*TEXT ZUM LESEN*:
▼▼▼

Na, Ihr Besten?!💝
Während mein Geschirrspüler fröhlich vor sich hinrumpelt, poltert schon wieder dieser Muttertag herein. War das nicht erst gestern? Eine Woche lang habe ich dem Kind eingetrichert: Bitte keine Schokolade, bitte keine Blumen. Ich brauche tatsächlich nichts. Keine Grußkarten oder andere Erinnerungen daran, dass ich mich erfolgreich fortgepflanzt habe.
In meiner Kindheit war Muttertag ohnehin verpönt, weil es in meiner Familie mit Nazi-Ideologie assoziiert war. Muttertag war die Gateway-Drug zu einem Frauenbild, das grundsätzlich abgelehnt wurde.
Mir trödelt heute durch den Kopf, was über 3 Jahrzehnte Mutter-Sein mit mir gemacht haben. Deswegen hier mal völlig unsortiert:
🌺 Niemand isst für sich allein. Das bedeutet: entweder rechne ich damit, dass mir jemand Dinge von meinem Teller stibitzt oder ich bei anderen Tellern mitesse. Reste zum Beispiel. Mahlzeiten werden geteilt.

▲▲▲

*DATENAUSZÜGE*:
▼▼▼

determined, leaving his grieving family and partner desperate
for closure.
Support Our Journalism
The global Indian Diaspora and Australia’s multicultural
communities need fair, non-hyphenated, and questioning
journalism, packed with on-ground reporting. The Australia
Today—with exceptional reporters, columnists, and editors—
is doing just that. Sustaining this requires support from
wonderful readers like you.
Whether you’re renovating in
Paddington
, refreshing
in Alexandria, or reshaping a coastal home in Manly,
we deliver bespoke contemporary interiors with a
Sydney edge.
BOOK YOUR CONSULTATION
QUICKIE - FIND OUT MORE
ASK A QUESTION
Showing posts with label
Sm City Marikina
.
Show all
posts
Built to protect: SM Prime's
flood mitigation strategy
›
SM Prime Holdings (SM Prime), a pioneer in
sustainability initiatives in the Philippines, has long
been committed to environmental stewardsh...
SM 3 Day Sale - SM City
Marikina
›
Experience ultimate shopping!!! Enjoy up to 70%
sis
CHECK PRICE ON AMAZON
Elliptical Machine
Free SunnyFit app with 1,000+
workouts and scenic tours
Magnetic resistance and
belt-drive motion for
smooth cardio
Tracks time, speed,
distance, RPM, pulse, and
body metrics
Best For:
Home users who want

▲▲▲
▼▼▼

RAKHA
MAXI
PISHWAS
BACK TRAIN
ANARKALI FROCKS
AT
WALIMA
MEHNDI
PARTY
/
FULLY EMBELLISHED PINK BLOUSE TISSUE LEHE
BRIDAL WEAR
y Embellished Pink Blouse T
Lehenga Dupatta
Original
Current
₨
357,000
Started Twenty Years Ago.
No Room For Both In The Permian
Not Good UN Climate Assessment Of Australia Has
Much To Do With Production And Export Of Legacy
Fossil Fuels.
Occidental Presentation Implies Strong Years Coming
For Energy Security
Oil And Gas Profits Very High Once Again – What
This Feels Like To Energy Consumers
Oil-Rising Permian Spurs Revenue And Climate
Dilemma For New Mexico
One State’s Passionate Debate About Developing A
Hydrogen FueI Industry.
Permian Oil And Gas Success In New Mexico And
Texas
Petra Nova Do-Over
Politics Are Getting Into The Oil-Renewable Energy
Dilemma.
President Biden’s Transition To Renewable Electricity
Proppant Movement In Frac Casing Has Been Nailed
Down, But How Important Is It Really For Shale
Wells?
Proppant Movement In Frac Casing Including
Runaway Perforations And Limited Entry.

▲▲▲

*AUFGABEN*:
A. Womit wurde der Muttertag laut dem Text über den Muttertag in der Familie der schreibenden Person in Verbindung gebracht?
B. Wähle jede Zeile aus, in der die Zeichenfolge „Energy“ vorkommt. Groß- und Kleinschreibung sind dabei zu beachten.
Der Text über den Muttertag und die Zeilen stehen in keinem Zusammenhang miteinander.

*LÖSUNGEN DER AUFGABEN*:
A. Mit Nazi-Ideologie.

B.
For Energy Security
This Feels Like To Energy Consumers
Politics Are Getting Into The Oil-Renewable Energy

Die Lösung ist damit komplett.